▶ **ASSIGNED TASK 1**
In the grep thread, which switch makes grep return only what matches the pattern?

▶ **SOURCE DOCUMENT**
+++++
I'm using this regex (?<=\[')[^,]* on a file containing the following line disk = ['OVS/sdasd/asdasd/asdasd/something.img, w']
I want that to return OVS/sdasd/asdasd/asdasd/something.img
How do I use grep to make it work?
I've tried grep -P "(?<=\[')[^,]*" but it returns the whole line.
Add the -o switch so that grep only returns what matches the pattern you're grepping for:
$ grep -Po "(?<=\[')[^,]*" data.txt
OVS/sdasd/asdasd/asdasd/something.img
You can also use sed without the lookaround assertion for greater portability (-o may not be available for your grep):
sed "s!['\(\[^,\]*\),.*\$!\1!;t;d;p" data.txt
Note the "strange" use of backslash escapes here. It's due to the fact that sed uses BREs by default (see this question).
Speaking of portability, why not just use Perl?
perl -nle "print \$1 if /\['([^,]*)/" data.txt
@slm already gave you the canonical answer. Here are a few more options:
Use awk and ' as field delimiter (assuming all lines have the same format):
$ awk -F "'" '($1~/ = /){print $2}'
OVS/sdasd/asdasd/asdasd/something.img, w
Do the whole thing in perl:
$ perl -lne 'print $1 if /\[.(.*?).\]/' data.txt
OVS/sdasd/asdasd/asdasd/something.img, w
Use a simpler regex and parse the results:
$ grep "\[.*\]" data.txt | awk -F "'" '{print $2}'
OVS/sdasd/asdasd/asdasd/something.img, w
$ grep -o "\[.*\]" data.txt | perl -pe "s/[\[\]']//g"
OVS/sdasd/asdasd/asdasd/something.img, w
$ grep "\[.*\]" data.txt | sed 's/.*\[.\(.*\).\]/\1/'
OVS/sdasd/asdasd/asdasd/something.img, w
$ grep "\[.*\]" data.txt | perl -pne 's/.*\[.(.*?).\].*/$1/'
OVS/sdasd/asdasd/asdasd/something.img, w
$ grep "\[.*\]" data.txt | perl -lne 'print $1 if /\[.(.*?).\]/'
OVS/sdasd/asdasd/asdasd/something.img, w
+++++
Transcribed page contents:
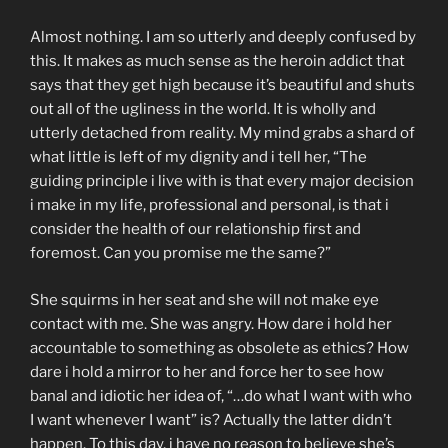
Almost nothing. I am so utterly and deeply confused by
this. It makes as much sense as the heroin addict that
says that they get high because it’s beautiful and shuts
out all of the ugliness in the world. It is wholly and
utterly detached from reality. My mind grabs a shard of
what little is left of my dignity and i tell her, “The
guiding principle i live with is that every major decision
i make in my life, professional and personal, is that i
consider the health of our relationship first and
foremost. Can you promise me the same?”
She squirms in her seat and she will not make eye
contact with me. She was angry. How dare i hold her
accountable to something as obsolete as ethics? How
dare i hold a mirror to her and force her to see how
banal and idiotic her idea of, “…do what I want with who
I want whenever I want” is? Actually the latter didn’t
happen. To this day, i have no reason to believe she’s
+++++
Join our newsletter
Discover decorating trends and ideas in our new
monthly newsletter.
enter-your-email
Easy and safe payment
+++++
▶ **ASSIGNED TASK 2**
In the records, copy out the lines starting at the line containing "Almost nothing. I" and ending at the line containing "I want whenever", reproducing them word for word.

▶ **RESPONSE BOX 1**
The -o switch.

▶ **RESPONSE BOX 2**
Almost nothing. I am so utterly and deeply confused by
this. It makes as much sense as the heroin addict that
says that they get high because it’s beautiful and shuts
out all of the ugliness in the world. It is wholly and
utterly detached from reality. My mind grabs a shard of
what little is left of my dignity and i tell her, “The
guiding principle i live with is that every major decision
i make in my life, professional and personal, is that i
consider the health of our relationship first and
foremost. Can you promise me the same?”
She squirms in her seat and she will not make eye
contact with me. She was angry. How dare i hold her
accountable to something as obsolete as ethics? How
dare i hold a mirror to her and force her to see how
banal and idiotic her idea of, “…do what I want with who
I want whenever I want” is? Actually the latter didn’t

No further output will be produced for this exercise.